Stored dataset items

——

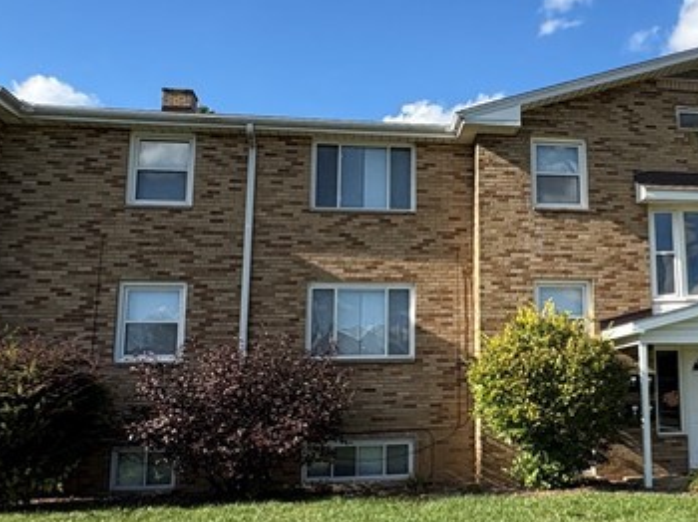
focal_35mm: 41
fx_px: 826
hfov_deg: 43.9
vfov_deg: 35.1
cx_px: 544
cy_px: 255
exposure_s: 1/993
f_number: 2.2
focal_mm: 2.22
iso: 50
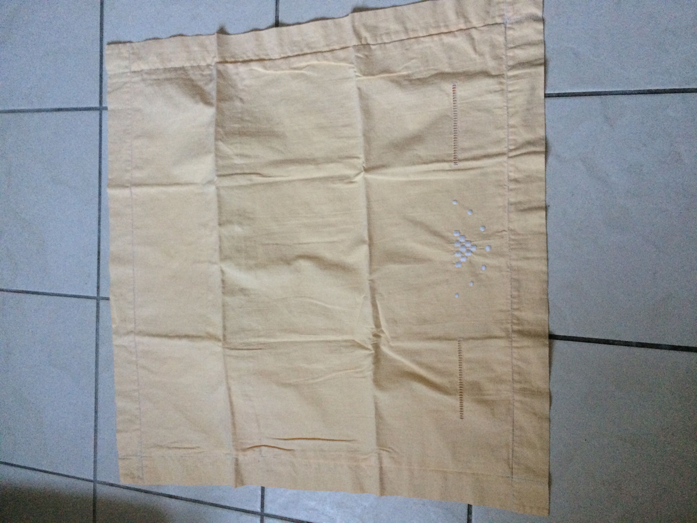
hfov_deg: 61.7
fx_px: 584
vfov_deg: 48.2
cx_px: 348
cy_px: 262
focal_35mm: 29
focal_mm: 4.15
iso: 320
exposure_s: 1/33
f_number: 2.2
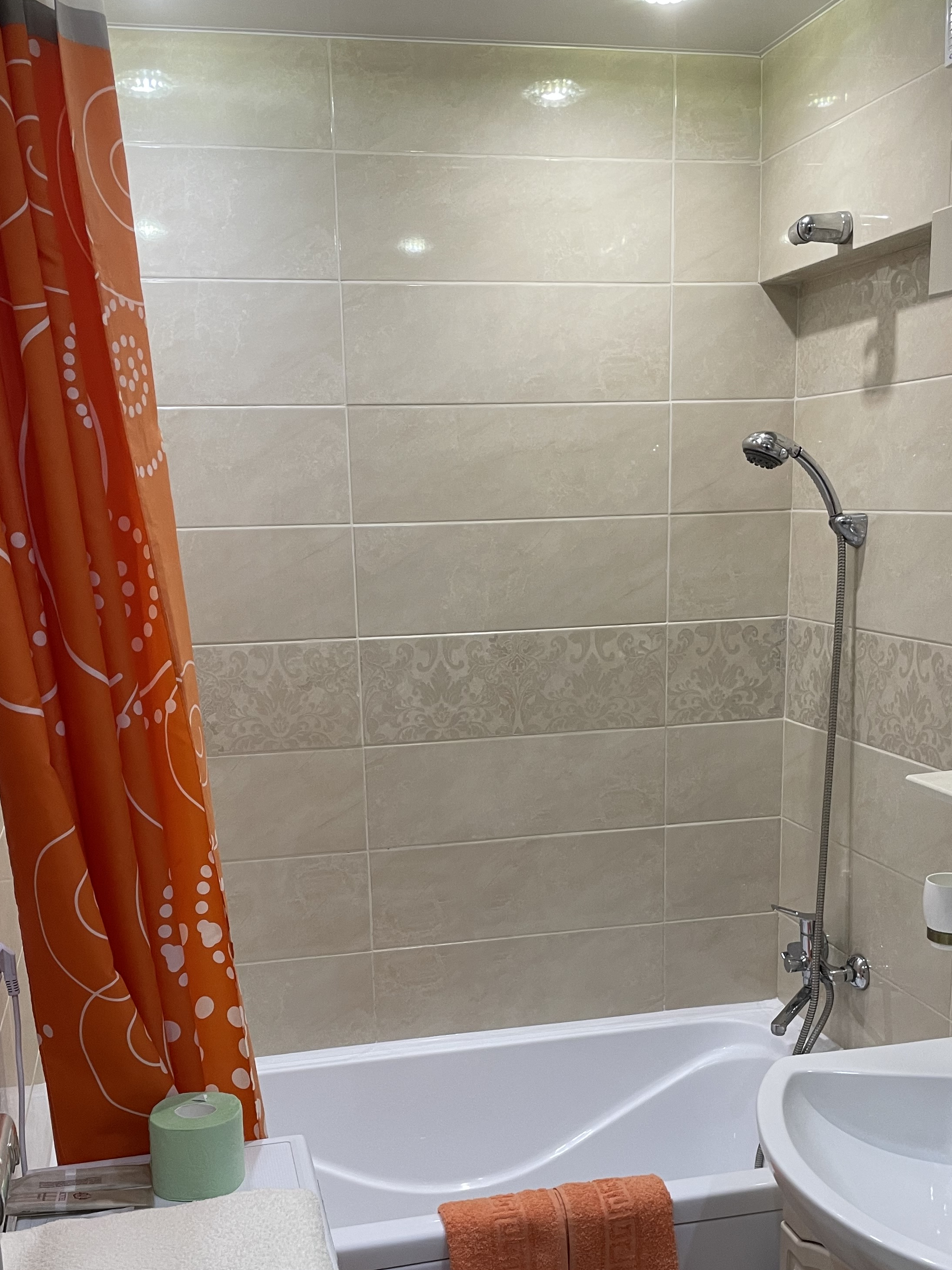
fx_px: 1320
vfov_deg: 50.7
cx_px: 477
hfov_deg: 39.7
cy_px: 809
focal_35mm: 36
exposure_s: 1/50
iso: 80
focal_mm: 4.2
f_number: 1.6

——

__WHAT IS NEEDED__
All lines from the one with "exposure_s: 1/993" through the end of the records above must be reproduced exactly, both ends included, and the pictures must be left out.

__RESPONSE AREA__
exposure_s: 1/993
f_number: 2.2
focal_mm: 2.22
iso: 50
hfov_deg: 61.7
fx_px: 584
vfov_deg: 48.2
cx_px: 348
cy_px: 262
focal_35mm: 29
focal_mm: 4.15
iso: 320
exposure_s: 1/33
f_number: 2.2
fx_px: 1320
vfov_deg: 50.7
cx_px: 477
hfov_deg: 39.7
cy_px: 809
focal_35mm: 36
exposure_s: 1/50
iso: 80
focal_mm: 4.2
f_number: 1.6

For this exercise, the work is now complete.